WORK INSTRUCTIONS:
In the passage on work refusals below, which section sets the limits on the techniques an employer can use to persuade a refusing employee?

PASSAGE SHOWN:

[start]

24.-(l) No employer or person acting on behalf of an employer shall,
(a) dismiss or threaten to dismiss a worker;
(h) discipline or suspend or threaten to discipline or suspend a worker;
(c) impose any penalty upon a worker; or
(d) intimidate or coerce a worker,
because the worker has acted in compliance with this Act or the regulations or an order made thereunder or has sought the enforcement of this Act or the regulations.
(7) Where on an inquiry by the Ontario Labour Relations Board into a complaint filed under subsection (2), the Board determines that a worker has been discharged or otherwise disciplined by an employer for cause and the contract of employment or the collective agreement, as the case may be, does not contain a specific penalty for the infraction, the Board may substitute such other penalty for the discharge or discipline as to the Board seems just and reasonable in all the circumstances.
V
- As stated in Inco Metals Co., [1980] OLRB Rep. July 981 (at para 59), a decision under the legislation preceding the OHSA but confirmed in subsequent cases, the standard is an objective one:
“whether the average employee at the work place, having regard to his general training and experience, would, exercising normal and honest judgement, have reason to believe that the circumstances presented an unacceptable degree of hazard to himself or to another employee."
There is nothing, of itself, improper in a refusal by a group of employees rather than a refusal on an individual basis: Inco Metals, supra. The worker need not ultimately be correct in his or her assessment provided that there were reasonable grounds for the refusal: AMS Diamonds, sup ra.
The Board also considers it useful to set out the following passage from International Harvester Company of Canada, Limited, [1983] OLRB Rep. June 898:
Between the initial work refusal and the decision of the inspector, the refusing employee and the employer are essentially locked in a contest of persuasion. Each must assess the situation and make difficult judgement calls. If at any time the employer correctly assesses the employee's beliefs as unreasonable, the full range of disciplinary action is available and this Board will not have any jurisdiction to interfere. Since employees only have the protection of the Act in circumstances where they can show their beliefs were reasonable, the Act provides for the employee's participation in both tiers of investigations. The Board has recognized in previous decisions (see, for example, Canadian Gypsum Construction, supra) that after the completion of the first tier of investigation, there is an increased onus on the refusing employee to show that the refusal is reasonable. The limitations on what techniques the employer can utilize to persuade a refusing employee are set by section 24.
In other words, an objective standard must be satisfied in respect of a refusal to work subsequent to an employer investigation and credible explanation that the workplace is safe and, ultimately, in the face of an inspector's investigation and report. The Board, in this case, need not deal with the standard required to fall within section 23(3), i.e., whether the worker has "reason to believe"

[end]

RAW DATA:

[start]

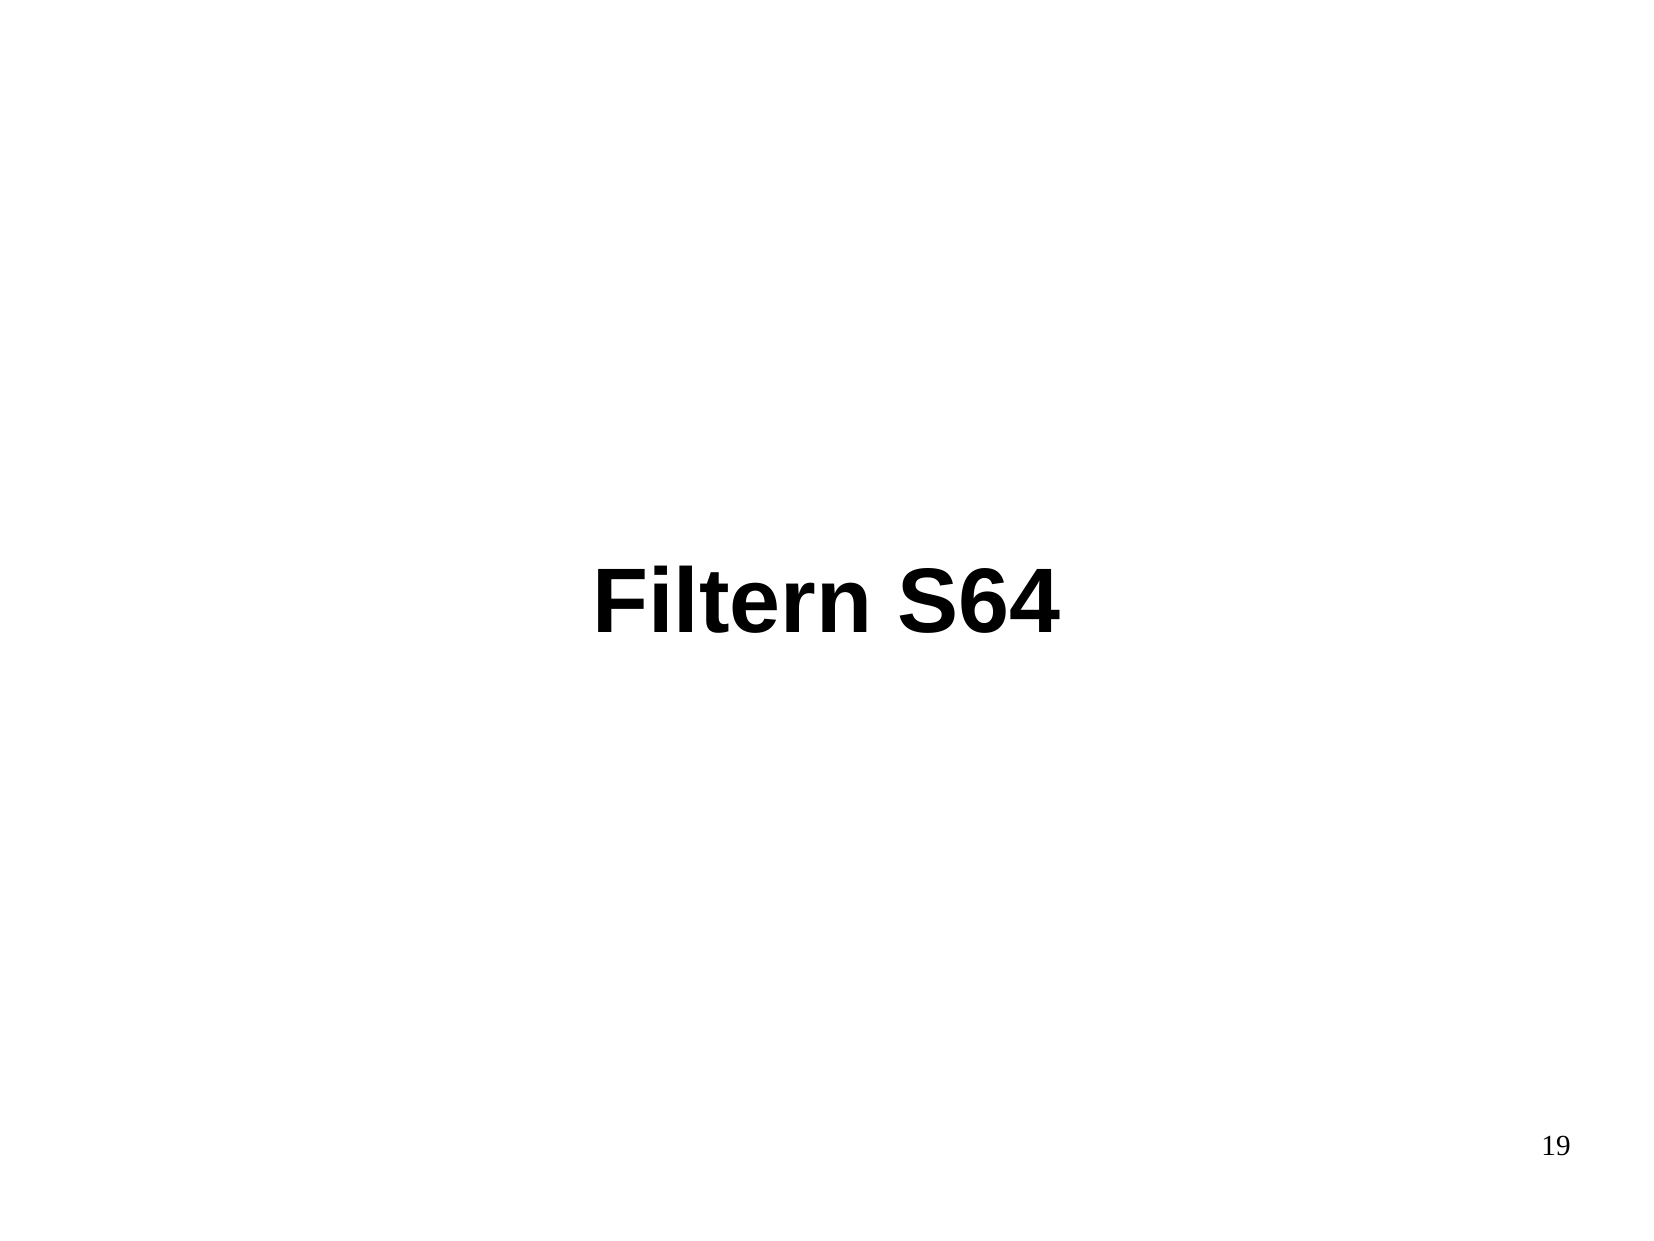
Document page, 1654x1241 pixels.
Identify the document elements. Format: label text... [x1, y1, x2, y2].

[end]

COMPLETED EXERCISE:
Section 24